By: Lauren Fabrizi
Six years ago, two teens were killed by an Illinois state trooper who was speeding to an accident. Now, their mother is trying to make a difference by reminding law enforcement around the country to drive safely.
Kimberly Schlau has made her way to Lincoln. About 100 law enforcement officers were at the training session Wednesday. Although the lectures can't bring her daughters back, Schlau said she can only hope their deaths will remind police to be careful.
It was the day after Thanksgiving, almost six years ago that Schlau and her three daughters were going to put up their Christmas tree together, until a fatal crash changed the family's life forever.
Sisters Jessica and Kelli were driving home along I–64 in Illinois when a state trooper responding to a call crashed into their car, killing them on impact.
"Up until that moment I had three kids," Schlau said. "And the coroner being there gave me the idea that I was about to find out I didn't have three kids anymore."
Reports say the state trooper was going 126 mph at the time of the crash. Reports also show he was using both his mobile computer and a personal cell phone moments before losing control of his car.
Now, Schlau is turning her grief into a training session for law enforcement across the country.
"I know how it feels to stand at your front door and watch the police come up your driveway to tell you you're kids aren't coming home," Schlau said. "I know how that feels, and I didn't want that to happen to anyone else."

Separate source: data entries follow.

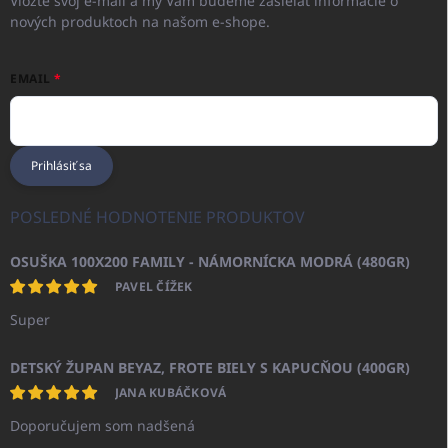
Vložte svoj e-mail a my Vám budeme zasielať informácie o
nových produktoch na našom e-shope.
EMAIL
Prihlásiť sa
POSLEDNÉ HODNOTENIE PRODUKTOV
OSUŠKA 100X200 FAMILY - NÁMORNÍCKA MODRÁ (480GR)
PAVEL ČÍŽEK
Super
DETSKÝ ŽUPAN BEYAZ, FROTE BIELY S KAPUCŇOU (400GR)
JANA KUBÁČKOVÁ
Doporučujem som nadšená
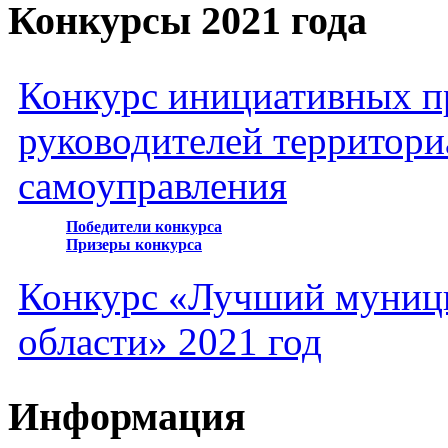
Конкурсы 2021 года
Конкурс инициативных пр
руководителей территори
самоуправления
Победители конкурса
Призеры конкурса
Конкурс «Лучший муниц
области» 2021 год
Информация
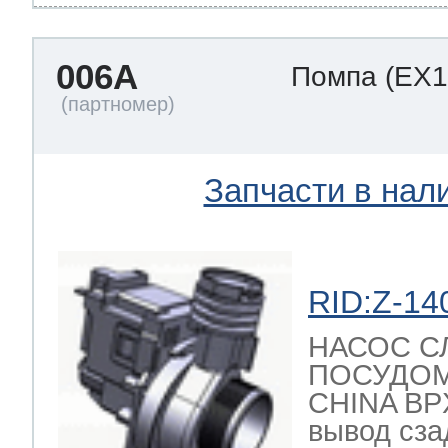
006A
Помпа
(EX1
т Thor
т Kuppersbusch
Запчасти в нал
RID:Z-14
НАСОС С
ПОСУДО
CHINA BPX
вывод сзад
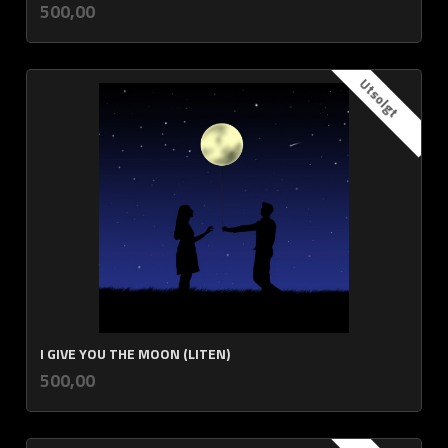
inkl.
Pris
500,00
mva.
Utsolgt
I GIVE YOU THE MOON (LITEN)
inkl.
Pris
500,00
mva.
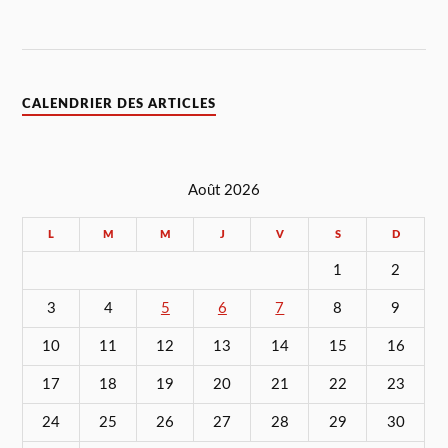
CALENDRIER DES ARTICLES
Août 2026
L
M
M
J
V
S
D
1
2
3
4
5
6
7
8
9
10
11
12
13
14
15
16
17
18
19
20
21
22
23
24
25
26
27
28
29
30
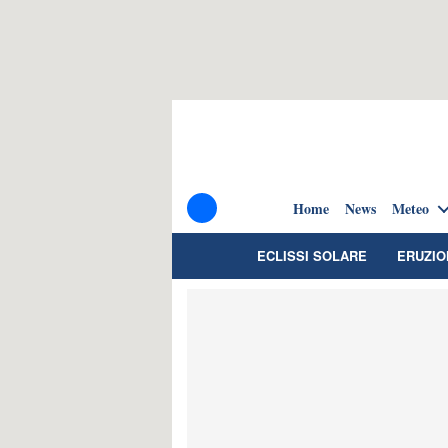
Home
News
Meteo
ECLISSI SOLARE
ERUZIO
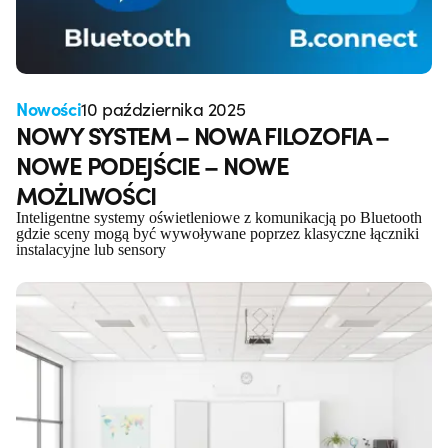
Nowości
10 października 2025
NOWY SYSTEM – NOWA FILOZOFIA –
NOWE PODEJŚCIE – NOWE
MOŻLIWOŚCI
Inteligentne systemy oświetleniowe z komunikacją po Bluetooth
gdzie sceny mogą być wywoływane poprzez klasyczne łączniki
instalacyjne lub sensory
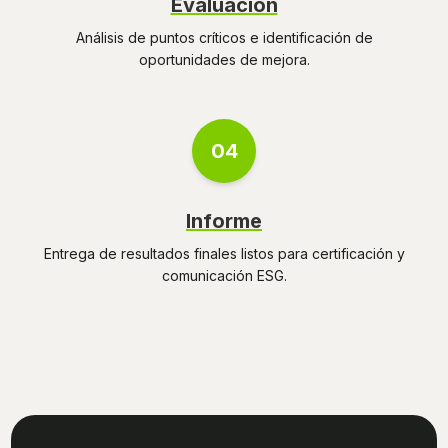
Evaluación
Análisis de puntos críticos e identificación de
oportunidades de mejora.
04
Informe
Entrega de resultados finales listos para certificación y
comunicación ESG.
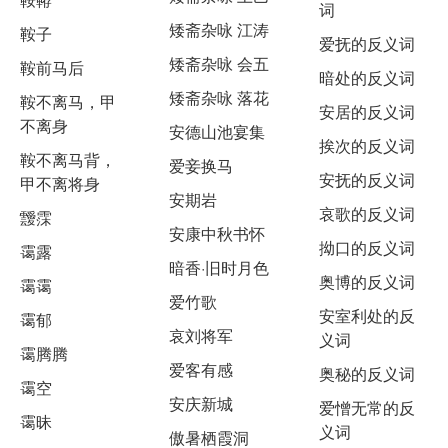
词
矮斋杂咏 江涛
鞍子
爱抚的反义词
矮斋杂咏 会五
鞍前马后
暗处的反义词
矮斋杂咏 落花
鞍不离马，甲
安居的反义词
不离身
安德山池宴集
挨次的反义词
鞍不离马背，
爱妾换马
安抚的反义词
甲不离将身
安期岩
哀歌的反义词
靉霂
安康中秋书怀
拗口的反义词
霭露
暗香·旧时月色
奥博的反义词
霭霭
爱竹歌
安室利处的反
霭郁
哀刘将军
义词
霭腾腾
爱客有感
奥秘的反义词
霭空
安庆新城
爱憎无常的反
霭昧
义词
傲暑栖霞洞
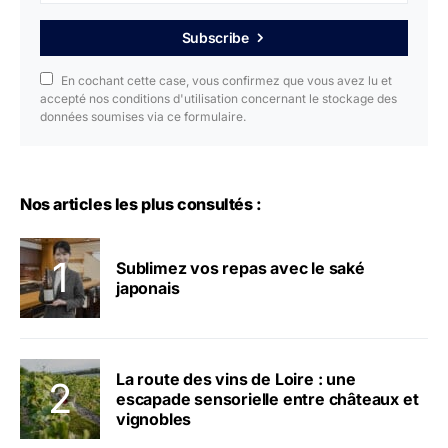
Subscribe
En cochant cette case, vous confirmez que vous avez lu et
accepté nos conditions d'utilisation concernant le stockage des
données soumises via ce formulaire.
Nos articles les plus consultés :
Sublimez vos repas avec le saké
japonais
La route des vins de Loire : une
escapade sensorielle entre châteaux et
vignobles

Schlau has been all over the country. This week, she's telling her daughters' story to the Lincoln Police Department. More than 300 officers will attend the lectures.
Chief Jim Peschong said it's important for officers to exercise caution when responding to a call.
"We've got to wind up getting ourselves in the mindset of thinking about what it is that we're doing, so we're not pushing that accelerator too low," Chief Peschong said.
And Schlau said her lectures are more than just getting the word out on safe driving. She said they're a way for her to hold onto the memories of her daughters.
"Through things like this I can put them out there," Schlau said. "I can keep them alive, I can tell people how fabulous and wonderfully amazing those girls were. And this is their legacy."
The state trooper has been convicted of four felonies, two of them being reckless homicide. He served a 30-month probation.